Il Mes offre 36 miliardi in prestito all'Italia

Economia

Lorenzo Borga

Anche il Meccanismo europeo di stabilità ha messo a disposizione miliardi in prestito per finanziare la risposta europea contro il coronavirus. Eppure per ora non l'ha chiesto nessuno. Il monitoraggio di Sky TG24

Missione Recovery è il nuovo monitoraggio di Sky TG24, sugli aiuti europei al nostro paese. Traccia i progressi sul Next Generation Eu, sui prestiti di Sure e del Mes e sui finanziamenti della Banca europea per gli investimenti. Gli articoli vengono aggiornati periodicamente.

 

Un'altra gamba dell’intervento europeo è il Meccanismo Europeo di Stabilità, chiamato anche Fondo Salva Stati. Nato nel 2012, ha offerto assistenza finanziaria a Irlanda, Spagna, Cipro e Portogallo e ora è stato riformato per essere usato nell'emergenza pandemica: a maggio è stata infatti creata una nuova linea di credito agevolata agli stati europei per pagare per le spese sanitarie. Si chiama Pandemic Crisis Support.

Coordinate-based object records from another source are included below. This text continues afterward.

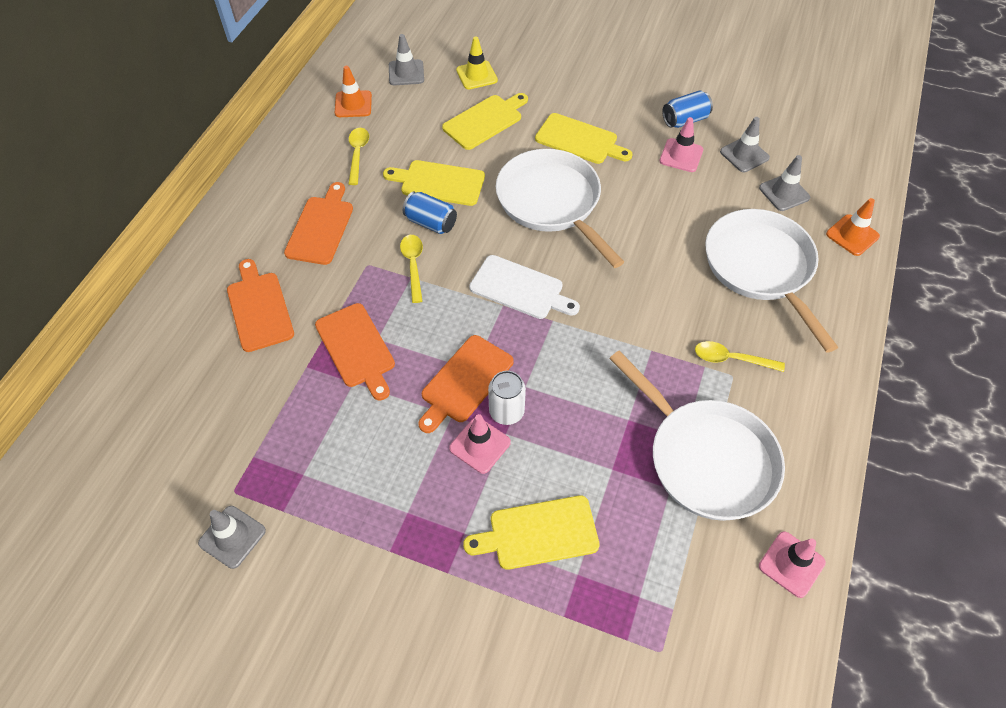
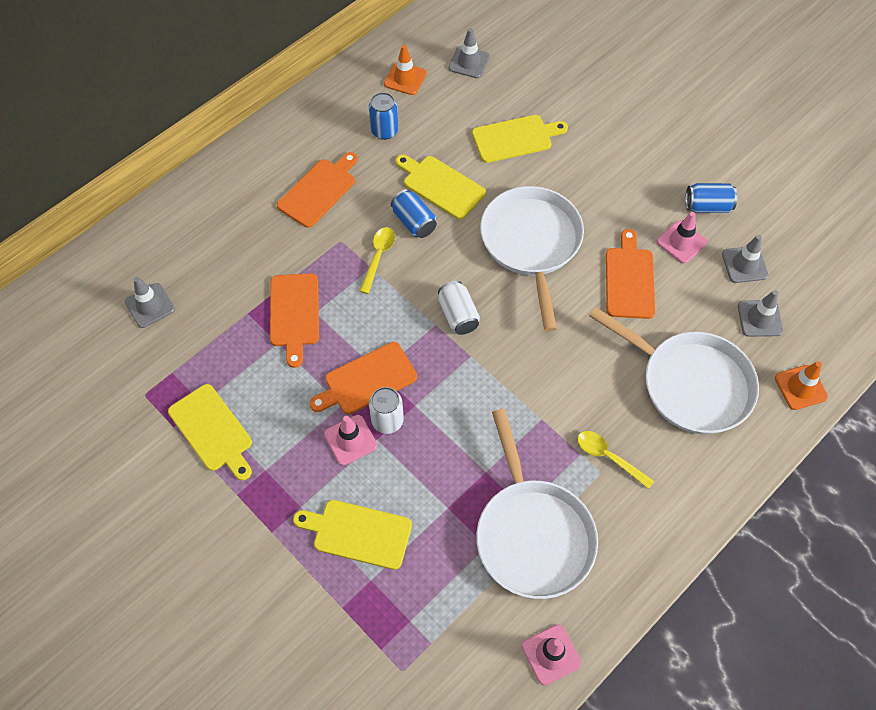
camera: 25 degrees right, 5 degrees up
grey traffic cone [198,506,266,569] -> grey traffic cone moved to [125,277,175,328]
orange cutting board [227,259,294,352] -> orange cutting board moved to [606,229,655,319]
yellow spoon [348,128,369,185] -> blue can [369,92,398,140]
yellow traffic cone [456,36,498,90] -> none
white cutting board [469,255,580,319] -> white can [438,281,480,335]
yellow cutting board [535,113,633,164] -> yellow cutting board moved to [168,384,252,481]
white pan [705,209,838,352] -> white pan turned 120 degrees clockwise [589,307,759,434]

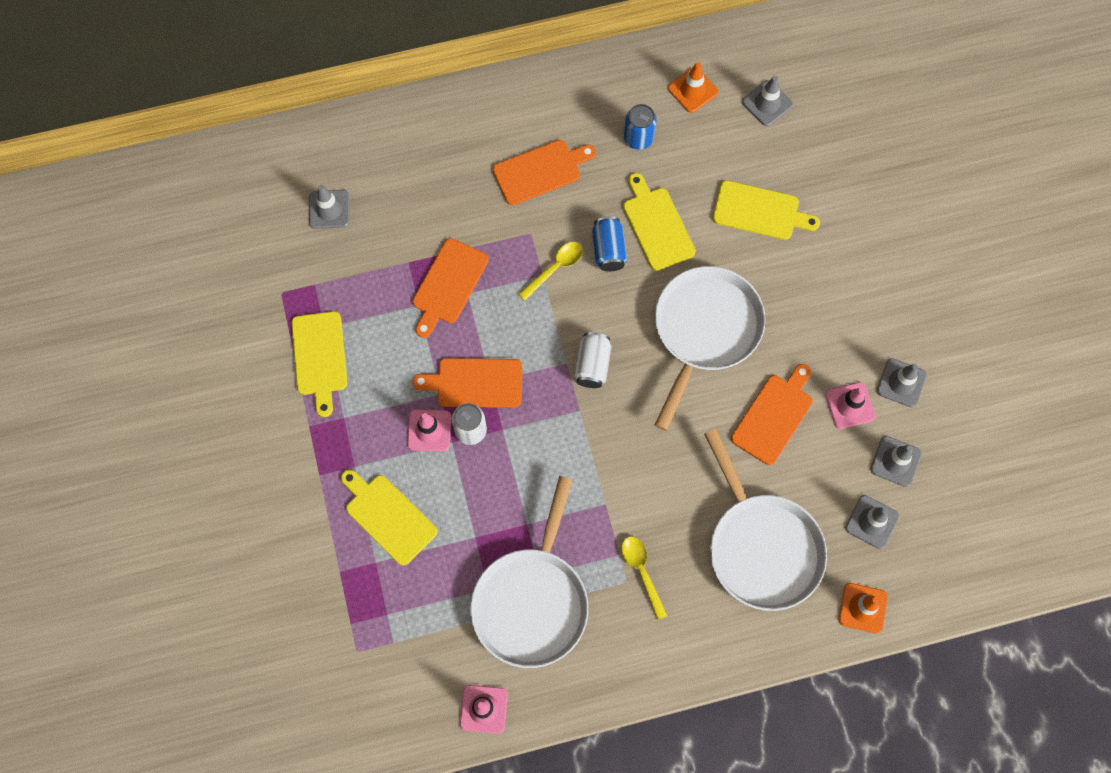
camera: 30 degrees right, 10 degrees up
blue can [685,183,737,213] -> grey traffic cone [877,358,927,407]

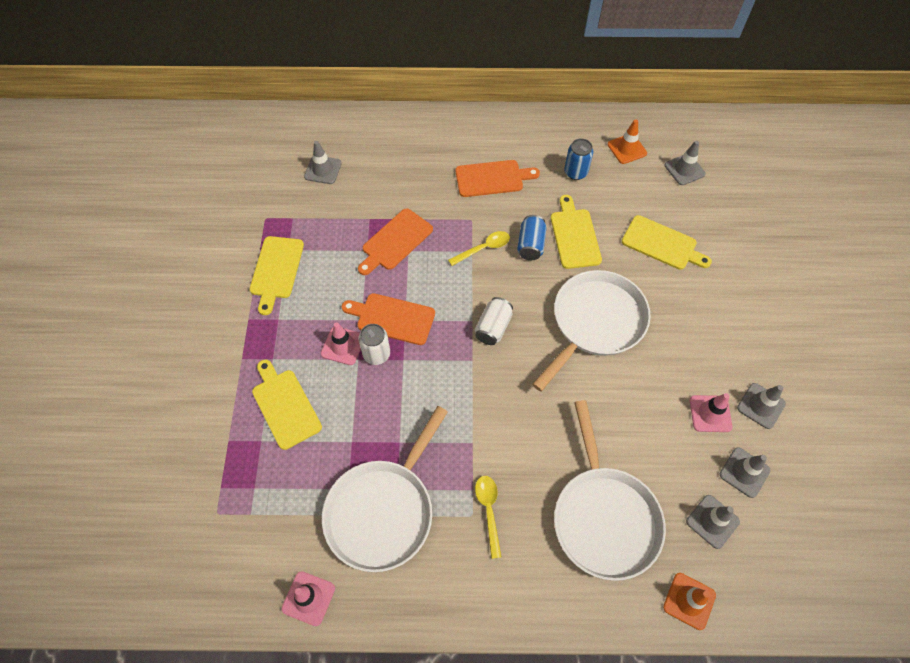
camera: 15 degrees right, 10 degrees down
orange cutting board [731,364,813,465] -> none

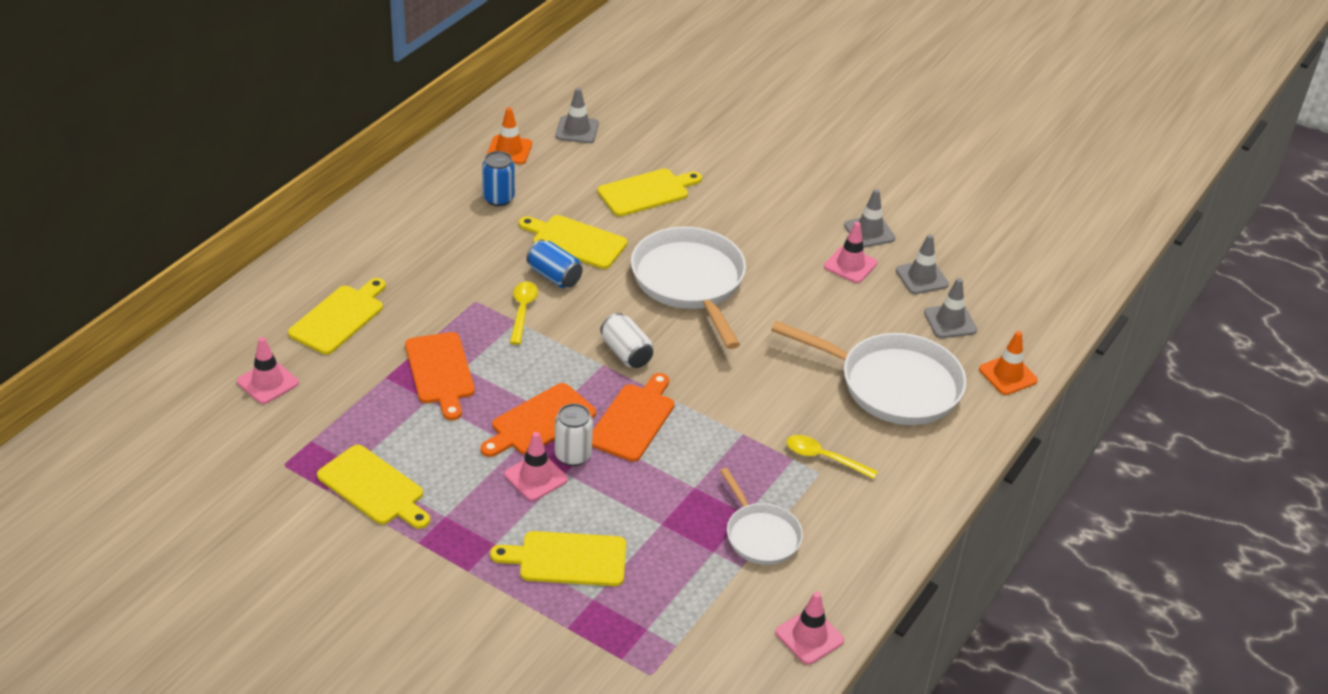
camera: 60 degrees left, 20 degrees down
grey traffic cone [304,141,342,184] -> pink traffic cone [237,337,299,404]
white pan [322,406,448,572] -> white pan [720,468,803,565], size x0.57
orange cutting board [456,160,540,197] -> orange cutting board moved to [592,373,675,462]
none -> yellow cutting board [288,278,386,355]

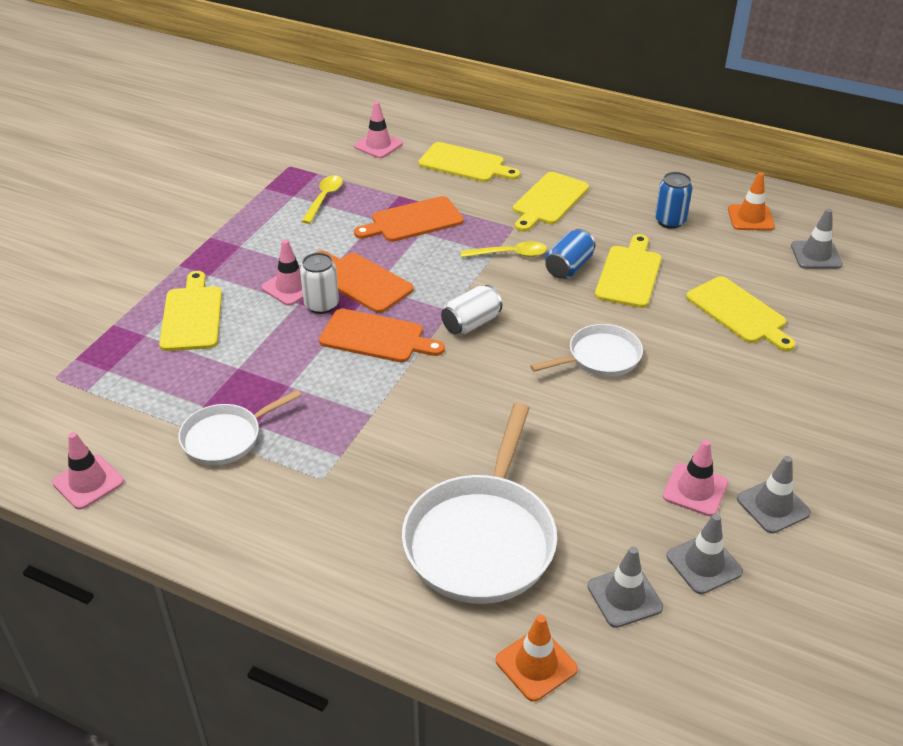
camera: 85 degrees right, 0 degrees up
yellow cutting board [317,445,430,529] -> yellow cutting board moved to [513,172,589,232]
white pan [631,227,746,349] -> white pan [530,324,643,377], size x0.57
yellow spoon [787,435,878,479] -> yellow spoon moved to [301,175,343,224]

Cosa è il Meccanismo Europeo di Stabilità

Il Mes è stato istituito con un trattato intergovernativo e non fa parte quindi delle istituzioni ufficiali dell’Unione europea. La sua attività principale – con il suo capitale di 705 miliardi di euro versati dagli stati membri – è concedere, sotto determinate condizioni, assistenza finanziaria a paesi membri dell’Unione Europea. In particolare per chi – pur avendo un debito pubblico in sé sostenibile – si trova in condizione di temporanea difficoltà finanziaria. Al prestito vengono di regola applicate delle condizionalità per i paesi beneficiari. Ma, come già scritto, la Pandemic Crisis Support è diversa dal passato.

Quanti soldi per l’Italia

La cifra massima che potrebbe chiedere l'Italia è di circa 36 miliardi, il 2 per cento del Pil. È un prestito, che andrebbe quindi restituito. A differenza del Recovery Fund che non sarà operativo fino all'anno prossimo i soldi del Mes sarebbero disponibili da subito fino alla fine del 2022. Se l’Italia chiedesse di utilizzare questi prestiti, potrebbe accedere fino al 15 per cento del totale per ogni mese.

 

I soldi vanno restituiti al massimo in 10 anni e il tasso di interesse potrebbe essere negativo. A fine settembre infatti il Mes si finanziava sul mercato secondario a tassi negativi anche a 10 anni (circa -0,3%). E a questo vanno sommate delle commissioni di alcuni decimali. L’ultima asta italiana dei Btp ha invece raggiunto il tasso dello 0,89%, comunque relativamente basso rispetto al passato.

Ci sono condizioni sul prestito?

La nuova linea di credito creata per la pandemia prevede che i soldi vengano concessi a patto di spenderli in modo diretto o indiretto per la sanità. Per questo se un paese li chiede deve prima consegnare un piano che indichi come vuole impiegare il prestito.

 

I critici sono preoccupati però di possibili intromissioni nella politica italiana. In effetti il Mes nel suo trattato istitutivo prevede forti condizioni e chi accederà al prestito rientrerà nella cosiddetta sorveglianza rafforzata della Commissione. Ma Bruxelles ha garantito in una lettera firmata dai commissari Dombrovskis e Gentiloni che non ci saranno missioni di controllo o richieste di misure correttive, al di fuori della verifica dell’utilizzo dei fondi per spese sanitarie. Restano validi invece i meccanismi del semestre europeo, in vigore indipendentemente dall’accesso al prestito del Mes, e le verifiche preventive sulla capacità del paese creditore di ripagare il debito.

Ci sono alternative?

L'Italia potrebbe farsi prestare i miliardi anche da sola sul mercato, vendendo titoli di Stato. Ma il costo per i contribuenti italiani sarebbe più alto, per diverse centinaia di milioni di euro (circa 400 milioni secondo il Mes stesso). Infatti il Fondo salva stati, a differenza del nostro paese, può vantare un rating molto positivo (AAA) e dunque si indebita a costa più bassi, perché considerato più solido e meno rischioso. Il costo dei tassi di interesse per l’Italia potrebbe essere abbassato dall'azione della Bce, ma non al punto di azzerare il risparmio del Mes. Il Fondo salva stati tuttavia potrebbe applicare un tasso variabile al prestito ai paesi beneficiari, che dunque potrebbe creare incertezza sui costi futuri.

 

Per ora nessun paese ha richiesto il prestito. Non a tutti infatti conviene: la Germania per esempio gode già di tassi più bassi di quelli offerti dal Mes.